We’ll set the training job to use the SCALE_TIER_STANDARD_1 scale spec. This gives us one ‘master’ instance, plus four workers and three parameter servers.

gcloud ml-engine jobs submit training $JOB_NAME --scale-tier `SCALE_TIER_STANDARD_1` \
    --runtime-version 1.4 --job-dir $GCS_JOB_DIR \
    --module-name trainer.task --package-path trainer/ \
    --region us-central1 \
    -- --train-steps 5000 --train-files $GCS_TRAIN_FILE --eval-files $GCS_EVAL_FILE --eval-steps 100

The cool thing about this is that we don’t need to change our code at all to use this distributed config. Our use of the Estimator class in conjunction with the Cloud ML Engine scale specification makes the distributed training config transparent to us — it just works. Further, we could swap in any of the other predefined scale tiers (say BASIC_GPU), or define our own custom cluster, again without any code changes. For example, we could alternatively configure our job to use a GPU cluster.
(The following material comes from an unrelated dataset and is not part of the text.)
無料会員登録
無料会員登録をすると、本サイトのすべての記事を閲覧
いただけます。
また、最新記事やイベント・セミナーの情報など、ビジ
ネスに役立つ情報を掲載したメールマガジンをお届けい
Once our training job is running, we can stream its logs to the terminal, and/or monitor it in the Cloud Console.

In the logs, you’ll see output from the multiple worker replicas and parameter servers that we utilized by specifying a SCALE_TIER_STANDARD_1 cluster. In the logs viewers, you can filter on the output of a particular node (e.g. a given worker) if you like.

Once your job is finished, you’ll find the exported model under the specified GCS directory, in addition to other data such as model checkpoints. That exported model has exactly the same signature as the locally-generated model we looked at above, and can be used in just the same ways.
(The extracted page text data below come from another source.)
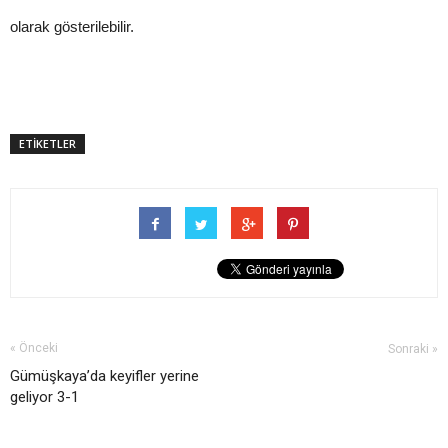
olarak gösterilebilir.
ETİKETLER
« Önceki
Sonraki »
Gümüşkaya’da keyifler yerine
geliyor 3-1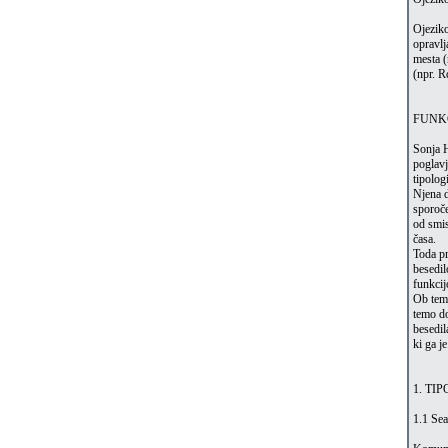
Ojeziko
opravlj
mesta (
(npr. R
FUNKC
Sonja H
poglavj
tipologi
Njena d
sporoče
od smis
časa.
Toda pr
besedil
funkcij
Ob tem 
temo do
besedil
ki ga je
1. TI
1.1 Sea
Scalably serve your trained model with Cloud ML Engine online prediction

You can deploy an exported model to Cloud ML Engine and scalably serve it for prediction, using the Cloud ML Engine prediction service to generate a prediction on new data with an easy-to-use REST API. Here we’ll look at Cloud ML Engine online prediction, which recently moved to general availability (GA) status; but batch prediction is supported as well.

The online prediction service scales the number of nodes it uses to maximize the number of requests it can handle without introducing too much latency. To do that, the service:

  • Allocates some nodes the first time you request predictions after a long pause in requests.
  • Scales the number of nodes in response to request traffic, adding nodes when traffic increases, and removing them when there are fewer requests.
  • Keeps at least one node ready to handle requests even when there are none to handle. It then scales down to zero by default when your model version goes several minutes without a prediction request (but if you like, you can specify a minimum number of nodes to keep ready for a given model).

See the accompanying notebook for details on how to deploy your model so that you can use it to make predictions.

Once your model is serving with Cloud ML Engine Online Prediction, you can access it via a REST API. It’s easy to do this programmatically via the Google Cloud Client libraries or via gcloud.
gcloud is great for testing your deployed model, and the command looks almost the same as it did for the local version of the model:

gcloud ml-engine predict --model census --version v1 --json-instances test.json

The Cloud Console makes it easy to inspect the different versions of a model, as well as set the default version: You can list your model information using gcloud too.

Summary — and what’s next?

In this post, we’ve walked through how to configure and use the TensorFlow Estimator class, and tf.estimator.train_and_evaluate. They enable distributed execution for training and evaluation, while also supporting local execution, and provides consistent behavior across both local/non-distributed and distributed configurations.

For more, see the accompanying notebook. The notebook includes examples of how to run your training job on a Cloud ML Engine GPU cluster, and how to use Cloud ML Engine to do hyperparameter tuning.